From 07a2cf546156279d2f99240b15606d02f665678d Mon Sep 17 00:00:00 2001
From: "codeflash-ai[bot]"
 <148906541+codeflash-ai[bot]@users.noreply.github.com>
Date: Wed, 12 Nov 2025 04:53:20 +0000
Subject: [PATCH] Optimize _format_schema_info
MIME-Version: 1.0
Content-Type: text/plain; charset=UTF-8
Content-Transfer-Encoding: 8bit

The optimization replaces inefficient repeated string concatenation with a list-based approach, delivering a **12% speedup** by avoiding Python's string immutability overhead.

**Key Changes:**
1. **String Building Pattern**: Changed from `schema_info += f"..."` to `parts.append(f"...")` followed by `"".join(parts)`. This eliminates the quadratic time complexity of repeated string concatenation, which creates new string objects on each `+=` operation.

2. **Sample Values Processing**: Optimized `", ".join(f"{v}" for v in col.sample_values)` to `", ".join(map(str, col.sample_values))`. Using `map(str, ...)` is more efficient than generator expressions with f-strings for simple string conversion.

**Performance Analysis:**
- The line profiler shows the most significant improvement in the sample values line (42.8% → 33.8% of total time), reducing from 2.44ms to 1.33ms
- Large-scale tests show the greatest benefits: 29.6% faster for 100 columns with samples, and 22.6% faster for 1000 elements
- Small cases show minor slowdowns (1-17%) due to list allocation overhead, but this is negligible compared to gains at scale

**Why This Works:**
String concatenation in Python creates new string objects each time due to immutability. With many schema tables and columns, this becomes O(n²) behavior. The list approach collects all parts first, then performs a single join operation, maintaining O(n) complexity.

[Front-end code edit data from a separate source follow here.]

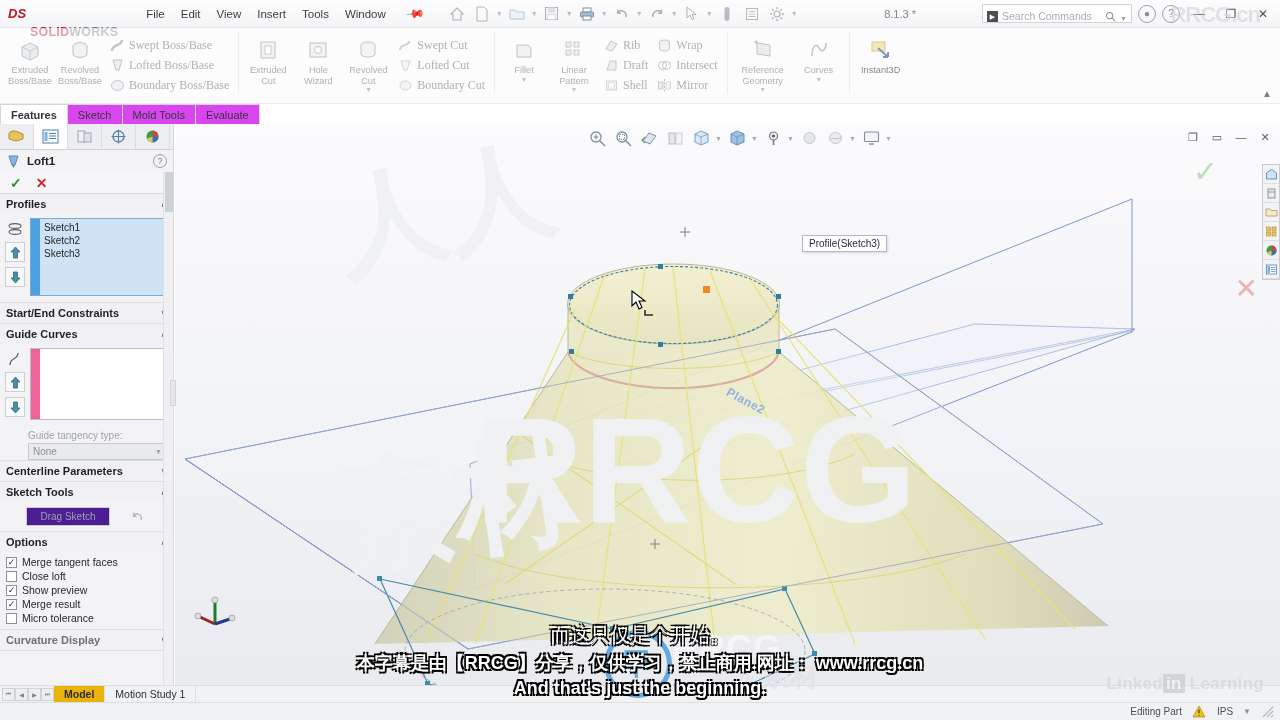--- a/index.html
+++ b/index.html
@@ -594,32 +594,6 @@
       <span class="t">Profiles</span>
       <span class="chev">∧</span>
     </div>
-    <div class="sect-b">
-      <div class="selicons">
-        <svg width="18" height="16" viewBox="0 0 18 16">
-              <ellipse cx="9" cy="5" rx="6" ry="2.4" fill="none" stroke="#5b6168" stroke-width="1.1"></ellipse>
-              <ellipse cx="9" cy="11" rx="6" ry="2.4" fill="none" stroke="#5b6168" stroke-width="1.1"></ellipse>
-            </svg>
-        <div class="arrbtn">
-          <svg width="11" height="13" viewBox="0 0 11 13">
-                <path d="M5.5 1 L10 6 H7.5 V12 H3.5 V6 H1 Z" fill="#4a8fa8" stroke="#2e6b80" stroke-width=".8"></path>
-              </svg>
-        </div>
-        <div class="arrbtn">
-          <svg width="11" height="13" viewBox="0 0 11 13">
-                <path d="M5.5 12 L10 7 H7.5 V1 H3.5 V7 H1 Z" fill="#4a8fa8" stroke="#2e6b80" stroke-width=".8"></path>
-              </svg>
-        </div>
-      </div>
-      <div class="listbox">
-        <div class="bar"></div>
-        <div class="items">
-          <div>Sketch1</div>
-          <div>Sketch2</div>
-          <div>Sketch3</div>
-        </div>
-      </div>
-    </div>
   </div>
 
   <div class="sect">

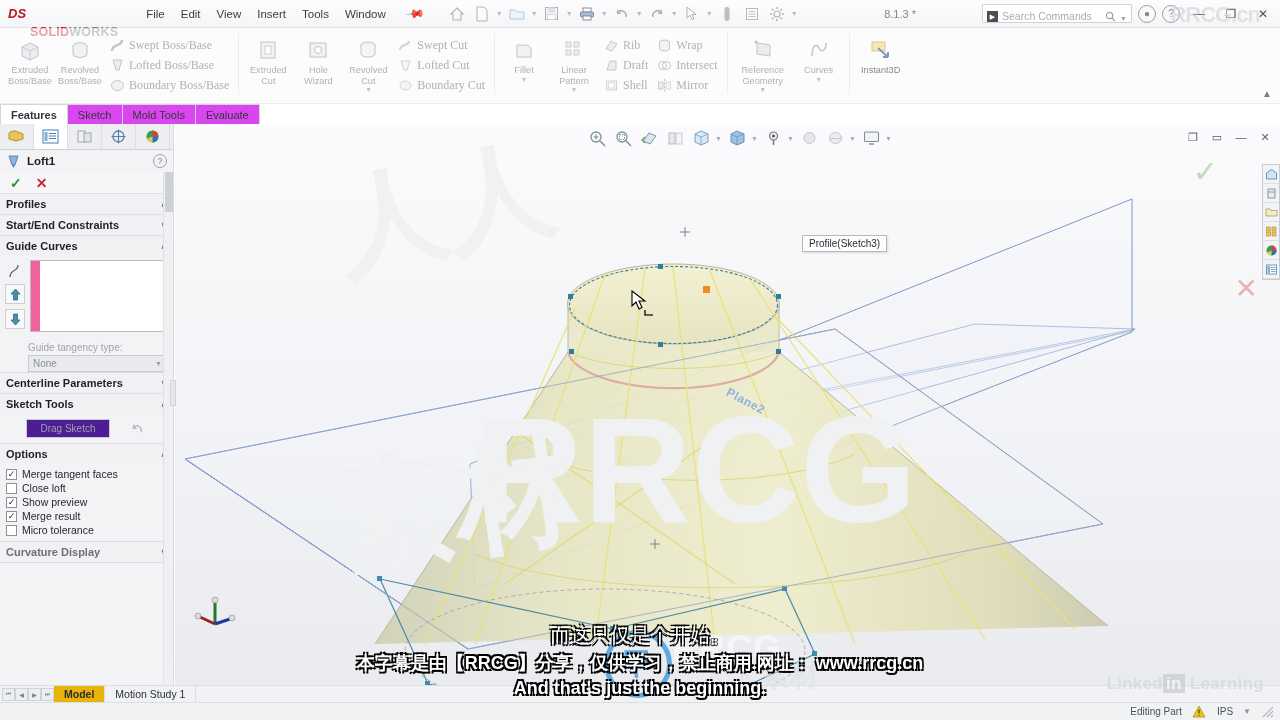--- a/index.html
+++ b/index.html
@@ -108,7 +108,7 @@
     background:#e9eaed; display:flex; align-items:center; padding:0 4px; }
   .selcombo span { font-size:10px; color:#8b9097; }
   .selcombo .cv { margin-left:auto; font-size:7px; color:#9aa0a7; }
-  .graybtn { margin:5px 12px 5px 26px; width:84px;height:19px; background:#4c1d95;
+  .graybtn { margin:5px 12px 5px 26px; width:84px;height:19px; background:#0c4a6e;
     border:1px solid #c9ccd1; display:flex;align-items:center;justify-content:center;
     font-size:10px;color:#9ea3aa;}
   .chkrow { display:flex; align-items:center; gap:5px; padding:1px 0 1px 6px; }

The optimization is most effective for schemas with many tables/columns and sample values, which aligns with typical database schema documentation use cases where this function would process substantial metadata.
---
 marimo/_server/ai/prompts.py | 15 ++++++++-------
 1 file changed, 8 insertions(+), 7 deletions(-)

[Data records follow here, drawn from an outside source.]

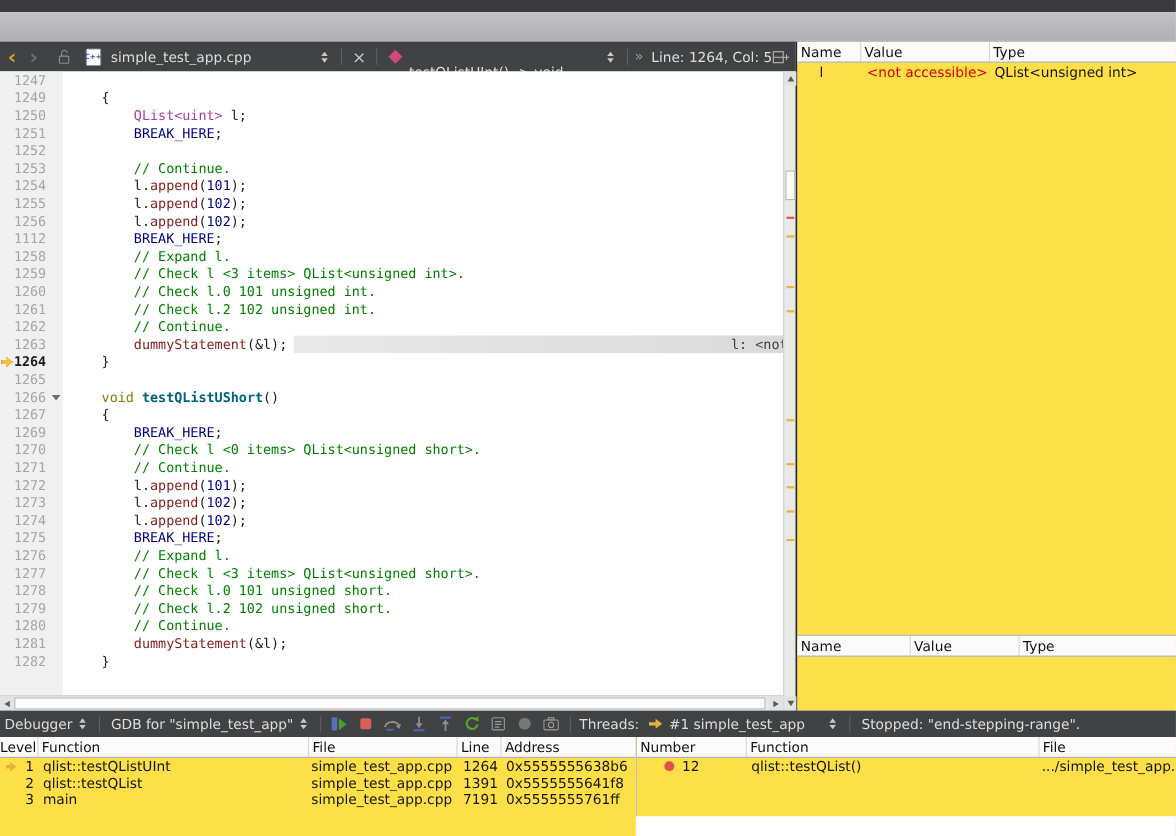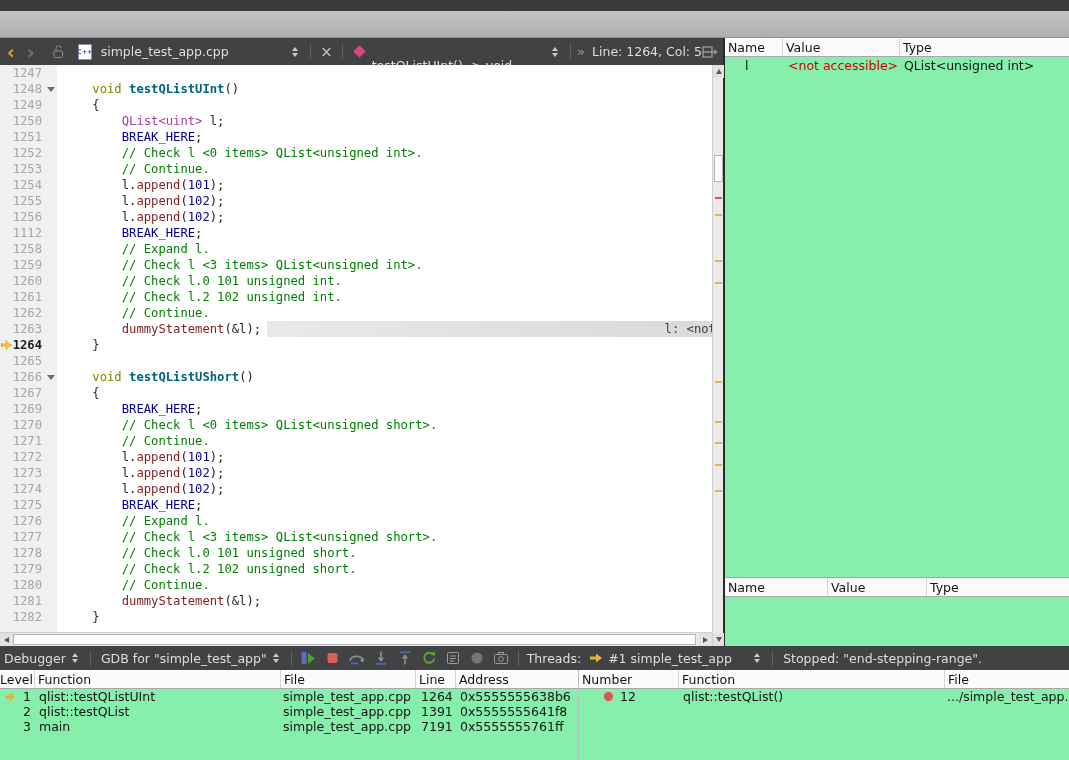--- a/index.html
+++ b/index.html
@@ -70,7 +70,7 @@
   .hthumb { position:absolute; left:13px; top:1px; width:683px; height:11px; background:#fcfcfc; border:1px solid #b5b5b5; }
 
   
-  .panel { position:absolute; background:#86efac; }
+  .panel { position:absolute; background:#fde047; }
   .locals-panel { left:725px; top:38px; width:344px; height:539px; }
   .watch-panel  { left:725px; top:577px; width:344px; height:69px; border-top:1px solid #a8a8a8; }
   .ghead { display:grid; height:19px; background:#fbfbfb; border-bottom:1px solid #a9a9a9; font-size:12.5px; color:#111; }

diff --git a/marimo/_server/ai/prompts.py b/marimo/_server/ai/prompts.py
index cc8da16e471..e7a5b83aa19 100644
--- a/marimo/_server/ai/prompts.py
+++ b/marimo/_server/ai/prompts.py
@@ -48,16 +48,17 @@ def _format_schema_info(tables: Optional[list[SchemaTable]]) -> str:
     if not tables:
         return ""
 
-    schema_info = "\n\n## Available schema:\n"
+    parts = ["\n\n## Available schema:\n"]
     for schema in tables:
-        schema_info += f"- Table: {schema.name}\n"
+        parts.append(f"- Table: {schema.name}\n")
         for col in schema.columns:
-            schema_info += f"  - Column: {col.name}\n"
-            schema_info += f"    - Type: {col.type}\n"
+            parts.append(f"  - Column: {col.name}\n")
+            parts.append(f"    - Type: {col.type}\n")
             if col.sample_values:
-                samples = ", ".join(f"{v}" for v in col.sample_values)
-                schema_info += f"    - Sample values: {samples}\n"
-    return schema_info
+                parts.append(
+                    f"    - Sample values: {', '.join(map(str, col.sample_values))}\n"
+                )
+    return "".join(parts)
 
 
 def _format_plain_text(plain_text: str) -> str: